[CTN] CTN Special Seminar - William Bechtel Dec 5., 4pm
Chris Eliasmith
celiasmith at uwaterloo.ca
Tue Nov 29 10:12:45 EST 2011
There is a special CTN seminar scheduled next *Monday
Dec 5th at 4pm* in the CTN (PAS 2083). The speaker is William
Bechtel from the UCSD philosophy department:
http://mechanism.ucsd.edu/
Title: Deciphering the neural code: The tale of place cells
Abstract:
While neuroscientists often characterize brain activity as
representational, many philosophers have construed this as just a
theorist’s gloss on the mechanism. Such philosophical discussions
commonly treat neuroscience accounts as finished accounts. I adopt a
different perspective, considering how characterizations of neural
activity as representational contributes to the development of
mechanistic accounts, guiding the questions neuroscientists ask as they
work from an initial proposal to develop a more detailed understanding
of a mechanism. In this talk I develop one illustrative example
involving research on the information processing mechanisms mammals
employ in navigating their environments. This research was galvanized by
the discovery in the 1970s of place cells in the hippocampus.

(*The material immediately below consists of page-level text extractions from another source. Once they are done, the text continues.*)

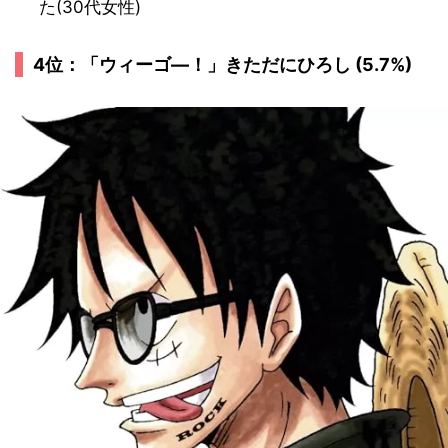
た(30代女性)
4位：「ウィーゴ―！」きただにひろし (5.7%)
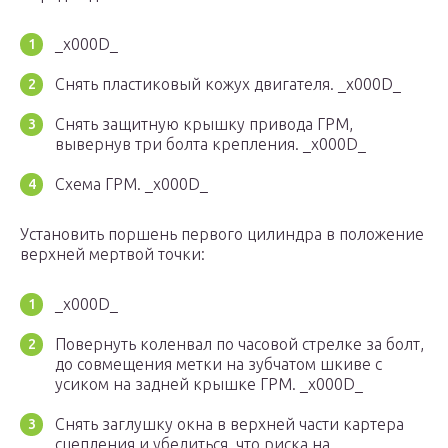
_x000D_
Снять пластиковый кожух двигателя. _x000D_
Снять защитную крышку привода ГРМ,
вывернув три болта крепления. _x000D_
Схема ГРМ. _x000D_
Установить поршень первого цилиндра в положение
верхней мертвой точки:
_x000D_
Повернуть коленвал по часовой стрелке за болт,
до совмещения метки на зубчатом шкиве с
усиком на задней крышке ГРМ. _x000D_
Снять заглушку окна в верхней части кар­тера
сцепления и убедиться, что риска на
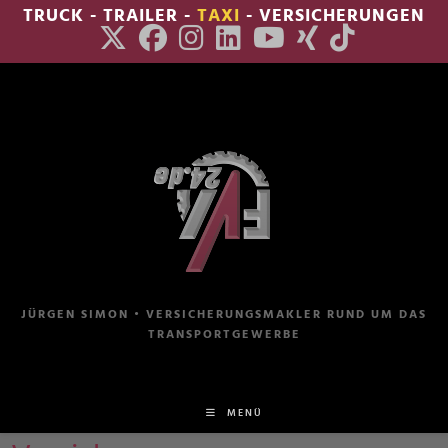
Zum
TRUCK - TRAILER -
TAXI
- VERSICHERUNGEN
Inhalt
springen
JÜRGEN SIMON • VERSICHERUNGSMAKLER RUND UM DAS
TRANSPORTGEWERBE
MENÜ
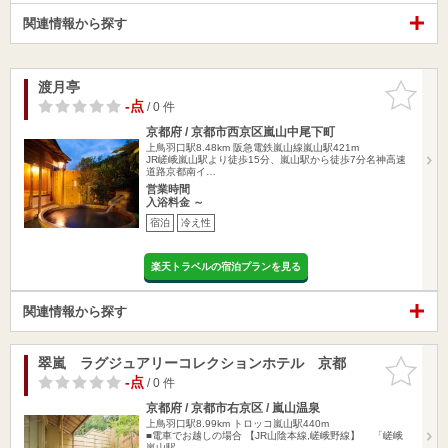
関連情報から探す
渡月亭
お気に入
りに追加
-点
/ 0 件
京都府 / 京都市西京区嵐山中尾下町
上鳥羽口駅8.48km
阪急電鉄嵐山線嵐山駅421m
JR嵯峨嵐山駅より徒歩15分、嵐山駅から徒歩7分名神高速
道路京都南イ…
営業時間
入浴料金 ～
宿泊
冷え性
楽天トラベルの宿泊プランを見る
関連情報から探す
翠嵐 ラグジュアリーコレクションホテル 京都
お気に入
りに追加
-点
/ 0 件
京都府 / 京都市右京区 / 嵐山温泉
上鳥羽口駅8.99km
トロッコ嵐山駅440m
■電車でお越しの場合 【JR山陰本線,嵯峨野線】 「嵯峨
嵐山駅…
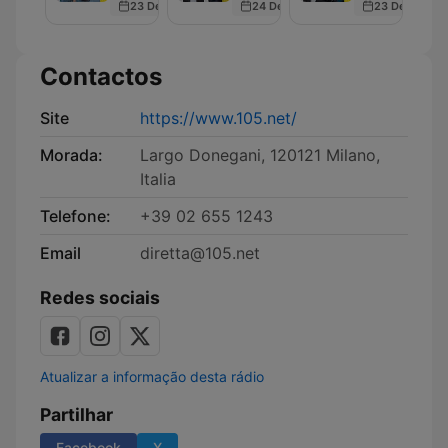
23 Dec 2025
24 Dec 2025
23 Dec 2025
Contactos
Site
https://www.105.net/
Morada:
Largo Donegani, 120121 Milano,
Italia
Telefone:
+39 02 655 1243
Email
diretta@105.net
Redes sociais
Atualizar a informação desta rádio
Partilhar
Facebook
X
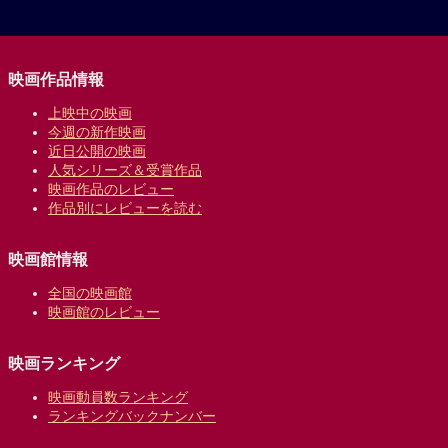
映画作品情報
上映中の映画
今週の新作映画
近日公開の映画
人気シリーズ＆受賞作品
映画作品のレビュー
作品別にレビューを読む
映画館情報
全国の映画館
映画館のレビュー
映画ランキング
映画動員数ランキング
ランキングバックナンバー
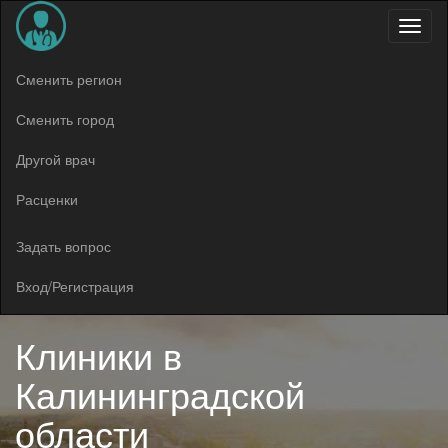
Меню
Сменить регион
Сменить город
Другой врач
Расценки
Задать вопрос
Вход/Регистрация
Клиники в
Калининградской
области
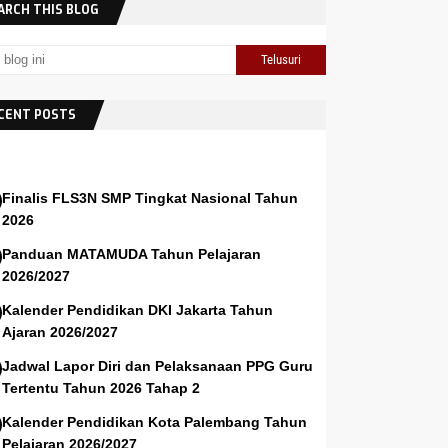
ARCH THIS BLOG
CENT POSTS
Finalis FLS3N SMP Tingkat Nasional Tahun
2026
Panduan MATAMUDA Tahun Pelajaran
2026/2027
Kalender Pendidikan DKI Jakarta Tahun
Ajaran 2026/2027
Jadwal Lapor Diri dan Pelaksanaan PPG Guru
Tertentu Tahun 2026 Tahap 2
Kalender Pendidikan Kota Palembang Tahun
Pelajaran 2026/2027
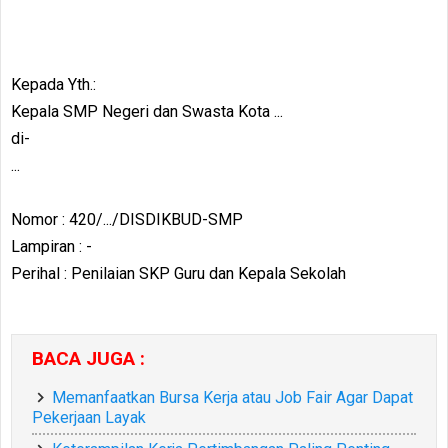
Kepada Yth.:
Kepala SMP Negeri dan Swasta Kota ...
di-
...
Nomor : 420/.../DISDIKBUD-SMP
Lampiran : -
Perihal : Penilaian SKP Guru dan Kepala Sekolah
BACA JUGA :
Memanfaatkan Bursa Kerja atau Job Fair Agar Dapat
Pekerjaan Layak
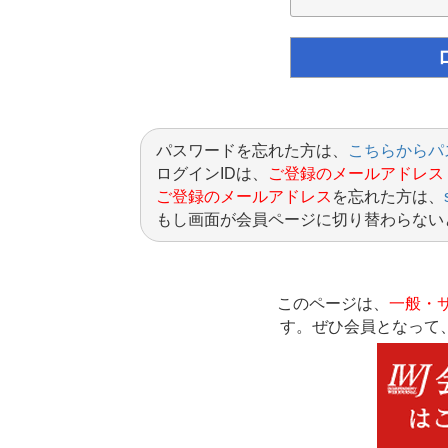
パスワードを忘れた方は、
こちらからパ
ログインIDは、
ご登録のメールアドレス
ご登録のメールアドレス
を忘れた方は、
もし画面が会員ページに切り替わらない
このページは、
一般・
す。ぜひ会員となって、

This
discovery prompted research about how place representations are
constructed in the relevant hippocampal neurons and how they figure in
navigation. It also led to the discovery of a host of other types of
neurons -- grid cells, head-direction cells, boundary cells -- that
interact with place cells in the mechanism underlying spatial
navigation. As I will try to make clear, the research is explicitly
devoted to identifying representations and determining how they are
constructed and used. Talking of representations is not a mere gloss but
is understood realistically by the neuroscientists.